▸ TEXT SHOWN:
=== Begin Enclosure ===
Partnership Aspects of Final FDII Regulations
July 12, 2020
by Monte A. Jackel
I put together this brief outline with highlights and the pertinent provisions of the final FDII regulations as they relate to partnerships and partners. https://jackeltaxlaw.com/wp-content/uploads/2020/07/Proposed-250-regs.docx. Thought it would be of interest. The highlights of these regulations as they relate to partnerships and partners follow.
- With respect to partnerships and partners, the inclusion rule refers to distributive shares. The regulatory examples assume validity under section 704. This means that if the principal partners are related, section 704’s SEE test will not effectively police the allocations. Those allocations can easily meet the section 704 tests but flunk section 482. This means that the FDII elements should be easily manipulated.The inclusion rule does not tie into the GILTI final rule or the subpart F proposed rule relating to US shareholder-partners of US partnerships. The latter rule looks to proportionate interests in the partnership under section 958(a)(2) and the former rule looks to 704 and the allocations need not be proportionate to partnership capital. Thus, special allocations should work under the FDII rule and deviate from capital percentages but the GILTI and subpart F amounts will work off of economic interests, both capital and income. This can result in the same partner owning differing shares of the partnership for GILTI and subpart F, on the one hand, and FDII on the other hand.
- In other words, a less than 10% domestic corporate partner can obtain a FDII deduction but for GILTI the domestic corporate partner must be a US shareholder-partner with a 10% or greater interest. There is also no separate treatment of foreign partnerships as compared to domestic partnerships.
- Reporting through tiered partnerships to domestic corporate partners is required. The modified affiliated group can include foreign corporations and partnerships controlling foreign corporations.
- A partnership is treated as an entity under the related party and income from property and services rules and not as an aggregate under the general property and income inclusion rules. However, the partnership can be treated as an aggregate under one of the FDII regulatory anti-abuse rules. But disregarded entities are treated as aggregates and so there could be a huge difference in treatment between a DRE and a 99-1 partnership.
=== End Enclosure ===
Please reproduce a passage of the FDII regulations outline word for word, beginning at the words "- Reporting through" and stopping after "a 99-1 partnership.". The records come from a source unrelated to the text.

▸ INFORMATION SUPPLIED:
=== Begin Enclosure ===
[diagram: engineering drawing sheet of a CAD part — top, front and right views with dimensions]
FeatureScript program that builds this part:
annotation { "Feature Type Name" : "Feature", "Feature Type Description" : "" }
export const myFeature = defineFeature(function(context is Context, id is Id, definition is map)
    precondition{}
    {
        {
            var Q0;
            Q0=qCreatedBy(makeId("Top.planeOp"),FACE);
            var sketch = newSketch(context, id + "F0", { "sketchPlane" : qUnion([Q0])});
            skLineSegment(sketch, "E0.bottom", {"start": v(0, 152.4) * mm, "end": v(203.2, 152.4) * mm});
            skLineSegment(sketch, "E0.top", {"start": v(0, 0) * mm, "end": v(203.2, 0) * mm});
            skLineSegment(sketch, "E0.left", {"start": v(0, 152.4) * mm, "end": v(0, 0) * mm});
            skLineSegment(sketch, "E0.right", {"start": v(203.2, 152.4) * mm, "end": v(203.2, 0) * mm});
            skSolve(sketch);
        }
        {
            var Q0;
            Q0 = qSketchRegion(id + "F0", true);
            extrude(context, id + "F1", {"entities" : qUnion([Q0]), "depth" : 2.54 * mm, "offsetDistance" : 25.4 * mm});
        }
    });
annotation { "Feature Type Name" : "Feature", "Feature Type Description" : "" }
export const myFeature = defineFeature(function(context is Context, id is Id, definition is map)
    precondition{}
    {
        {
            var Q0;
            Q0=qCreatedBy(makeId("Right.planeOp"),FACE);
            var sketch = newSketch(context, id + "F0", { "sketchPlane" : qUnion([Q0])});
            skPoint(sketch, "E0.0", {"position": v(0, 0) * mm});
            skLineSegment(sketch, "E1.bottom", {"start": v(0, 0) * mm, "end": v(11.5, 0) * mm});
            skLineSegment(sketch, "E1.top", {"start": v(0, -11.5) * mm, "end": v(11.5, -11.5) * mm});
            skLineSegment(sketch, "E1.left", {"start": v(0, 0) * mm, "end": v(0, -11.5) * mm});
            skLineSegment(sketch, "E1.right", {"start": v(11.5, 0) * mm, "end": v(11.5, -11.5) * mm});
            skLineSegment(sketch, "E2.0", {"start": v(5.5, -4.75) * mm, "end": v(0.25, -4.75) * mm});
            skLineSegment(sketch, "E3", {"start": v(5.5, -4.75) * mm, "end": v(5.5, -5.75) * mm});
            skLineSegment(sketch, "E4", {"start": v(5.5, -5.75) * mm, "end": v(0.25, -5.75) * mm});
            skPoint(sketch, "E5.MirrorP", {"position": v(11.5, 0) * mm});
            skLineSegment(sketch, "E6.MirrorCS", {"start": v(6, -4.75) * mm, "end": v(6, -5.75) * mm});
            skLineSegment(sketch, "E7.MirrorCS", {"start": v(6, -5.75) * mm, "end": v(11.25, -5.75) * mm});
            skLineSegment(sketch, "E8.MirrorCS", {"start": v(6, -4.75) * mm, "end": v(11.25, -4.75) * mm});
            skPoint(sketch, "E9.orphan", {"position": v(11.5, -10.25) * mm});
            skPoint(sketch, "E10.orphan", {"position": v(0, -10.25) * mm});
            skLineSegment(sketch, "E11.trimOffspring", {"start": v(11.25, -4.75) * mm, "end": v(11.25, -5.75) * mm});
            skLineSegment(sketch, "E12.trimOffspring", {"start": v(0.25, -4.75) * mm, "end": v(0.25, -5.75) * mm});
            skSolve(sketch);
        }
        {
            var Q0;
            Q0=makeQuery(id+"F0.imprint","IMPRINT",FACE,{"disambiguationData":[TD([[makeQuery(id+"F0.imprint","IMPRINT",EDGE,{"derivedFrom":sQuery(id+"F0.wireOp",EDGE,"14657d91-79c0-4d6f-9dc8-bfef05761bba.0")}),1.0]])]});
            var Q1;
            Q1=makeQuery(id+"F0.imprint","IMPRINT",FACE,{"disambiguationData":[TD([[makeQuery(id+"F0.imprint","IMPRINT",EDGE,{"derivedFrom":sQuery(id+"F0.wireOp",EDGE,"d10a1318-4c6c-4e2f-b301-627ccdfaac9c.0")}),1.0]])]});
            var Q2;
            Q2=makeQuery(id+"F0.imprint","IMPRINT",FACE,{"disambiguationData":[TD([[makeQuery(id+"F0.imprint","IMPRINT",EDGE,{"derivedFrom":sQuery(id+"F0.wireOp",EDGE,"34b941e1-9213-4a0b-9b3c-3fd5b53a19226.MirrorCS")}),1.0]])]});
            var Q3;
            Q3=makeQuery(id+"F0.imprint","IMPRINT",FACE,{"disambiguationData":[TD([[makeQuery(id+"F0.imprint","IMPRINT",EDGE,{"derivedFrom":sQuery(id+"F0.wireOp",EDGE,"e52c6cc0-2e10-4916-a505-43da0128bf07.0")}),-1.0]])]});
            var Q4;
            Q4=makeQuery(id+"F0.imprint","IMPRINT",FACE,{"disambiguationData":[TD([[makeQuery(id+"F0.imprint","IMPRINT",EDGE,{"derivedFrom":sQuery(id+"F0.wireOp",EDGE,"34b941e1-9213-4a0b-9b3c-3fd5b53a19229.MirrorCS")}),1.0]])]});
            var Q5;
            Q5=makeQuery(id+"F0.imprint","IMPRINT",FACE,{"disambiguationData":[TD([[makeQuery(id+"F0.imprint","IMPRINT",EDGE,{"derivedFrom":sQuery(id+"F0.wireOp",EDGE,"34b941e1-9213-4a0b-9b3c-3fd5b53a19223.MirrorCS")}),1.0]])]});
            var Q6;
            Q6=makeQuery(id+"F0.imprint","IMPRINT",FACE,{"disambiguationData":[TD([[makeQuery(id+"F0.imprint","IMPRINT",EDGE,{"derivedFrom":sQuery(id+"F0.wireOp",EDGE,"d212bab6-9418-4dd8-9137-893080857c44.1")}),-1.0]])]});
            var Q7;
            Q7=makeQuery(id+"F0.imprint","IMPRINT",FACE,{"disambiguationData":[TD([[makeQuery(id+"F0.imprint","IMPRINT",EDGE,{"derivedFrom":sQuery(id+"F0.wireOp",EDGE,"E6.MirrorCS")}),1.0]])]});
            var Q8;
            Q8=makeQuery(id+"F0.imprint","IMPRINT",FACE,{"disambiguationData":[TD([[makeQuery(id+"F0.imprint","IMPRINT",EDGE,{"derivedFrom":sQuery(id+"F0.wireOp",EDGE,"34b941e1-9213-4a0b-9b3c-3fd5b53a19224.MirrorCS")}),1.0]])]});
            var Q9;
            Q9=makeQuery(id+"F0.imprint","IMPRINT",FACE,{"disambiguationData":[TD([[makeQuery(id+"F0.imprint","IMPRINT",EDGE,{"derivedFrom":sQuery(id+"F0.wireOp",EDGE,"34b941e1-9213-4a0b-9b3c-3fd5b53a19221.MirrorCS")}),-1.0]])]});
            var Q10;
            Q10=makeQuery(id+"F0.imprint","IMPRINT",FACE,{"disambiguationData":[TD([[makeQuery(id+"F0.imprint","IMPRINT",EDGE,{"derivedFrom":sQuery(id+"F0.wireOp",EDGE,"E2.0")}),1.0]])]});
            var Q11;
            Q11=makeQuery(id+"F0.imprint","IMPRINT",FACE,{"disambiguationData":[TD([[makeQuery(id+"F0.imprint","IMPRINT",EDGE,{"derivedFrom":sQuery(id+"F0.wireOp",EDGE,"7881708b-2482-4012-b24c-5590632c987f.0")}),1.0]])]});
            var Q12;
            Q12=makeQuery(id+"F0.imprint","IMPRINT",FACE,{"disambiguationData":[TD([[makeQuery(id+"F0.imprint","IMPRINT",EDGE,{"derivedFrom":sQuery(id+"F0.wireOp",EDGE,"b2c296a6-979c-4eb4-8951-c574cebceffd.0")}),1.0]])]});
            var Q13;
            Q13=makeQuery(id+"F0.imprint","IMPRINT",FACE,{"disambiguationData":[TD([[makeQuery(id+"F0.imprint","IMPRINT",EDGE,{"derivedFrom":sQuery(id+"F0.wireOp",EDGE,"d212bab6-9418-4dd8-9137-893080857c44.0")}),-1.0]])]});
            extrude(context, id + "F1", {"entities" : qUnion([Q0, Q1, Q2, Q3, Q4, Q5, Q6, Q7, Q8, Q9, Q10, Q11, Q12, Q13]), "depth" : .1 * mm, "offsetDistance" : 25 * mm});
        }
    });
=== End Enclosure ===
▸ FINISHED TASK:
- Reporting through tiered partnerships to domestic corporate partners is required. The modified affiliated group can include foreign corporations and partnerships controlling foreign corporations.
- A partnership is treated as an entity under the related party and income from property and services rules and not as an aggregate under the general property and income inclusion rules. However, the partnership can be treated as an aggregate under one of the FDII regulatory anti-abuse rules. But disregarded entities are treated as aggregates and so there could be a huge difference in treatment between a DRE and a 99-1 partnership.